Updated on 2025-05-29 GMT+08:00

Materialize

Description

The Materialize operator is used to cache the results returned by subnodes and save the subquery results. For subnodes that need to be scanned repeatedly for multiple times (especially when the scanning results are the same each time), the execution cost can be reduced.

Typical Scenarios

  • If a query statement involves subqueries and the same batch of data needs to be queried for multiple times, the optimizer selects the Materialize operator to cache the subquery results, greatly reducing the scan execution time.
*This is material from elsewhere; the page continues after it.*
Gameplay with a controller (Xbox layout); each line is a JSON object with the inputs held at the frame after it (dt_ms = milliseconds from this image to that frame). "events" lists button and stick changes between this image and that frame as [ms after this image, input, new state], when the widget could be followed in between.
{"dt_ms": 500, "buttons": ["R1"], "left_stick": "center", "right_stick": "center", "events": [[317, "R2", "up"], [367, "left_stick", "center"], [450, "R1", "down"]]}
Subqueries often exist in clauses such as IN, ANY, ALL, and EXISTS.
  • Nested loop is used as the join operator.

Examples

Perform subqueries with ALL.

-- Prepare data.
gaussdb=#DROP TABLE IF EXISTS student;
gaussdb=#CREATE TABLE student(id integer, class_id integer, grade number); 
CREATE TABLE 
gaussdb=#CREATE TABLE class_table(class_id integer); 
CREATE TABLE 
gaussdb=#INSERT INTO student VALUES(generate_series(1,50), 1, floor(100 * random())); 
INSERT 0 50 
gaussdb=#INSERT INTO student VALUES(generate_series(51,100), 2, floor(100 * random())); 
INSERT 0 50 
gaussdb=#INSERT INTO student VALUES(generate_series(101,150), 3, floor(100 * random())); 
INSERT 0 50 
gaussdb=#INSERT INTO student VALUES(generate_series(151,200), 3, floor(100 * random())); 
INSERT 0 50 
gaussdb=#INSERT INTO class_table VALUES(1),(2),(3),(4); 
INSERT 0 4

-- Execution result.
gaussdb=#EXPLAIN SELECT * FROM student WHERE class_id >= all (SELECT class_id FROM class_table); 
                                      QUERY PLAN
---------------------------------------------------------------------------------------
 Streaming (type: GATHER)  (cost=0.38..100.67 rows=10 width=40)
   Node/s: All datanodes
   ->  Seq Scan on student  (cost=0.00..100.11 rows=10 width=40)
         Filter: (SubPlan 1)
         SubPlan 1
           ->  Materialize  (cost=0.00..13.28 rows=80 width=4)
                 ->  Streaming(type: BROADCAST)  (cost=0.00..13.18 rows=40 width=4)
                       Spawn on: All datanodes
                       ->  Seq Scan on class_table  (cost=0.00..13.13 rows=20 width=4)
(9 rows)

-- Drop.
gaussdb=#DROP TABLE IF EXISTS student,class_table;

In the preceding example, the output of the Materialize operator is as follows.

Item

Description

Materialize

Operator name.

Streaming

Operator name.

Spawn on: datanode1

In the example, the data is distributed to all DNs.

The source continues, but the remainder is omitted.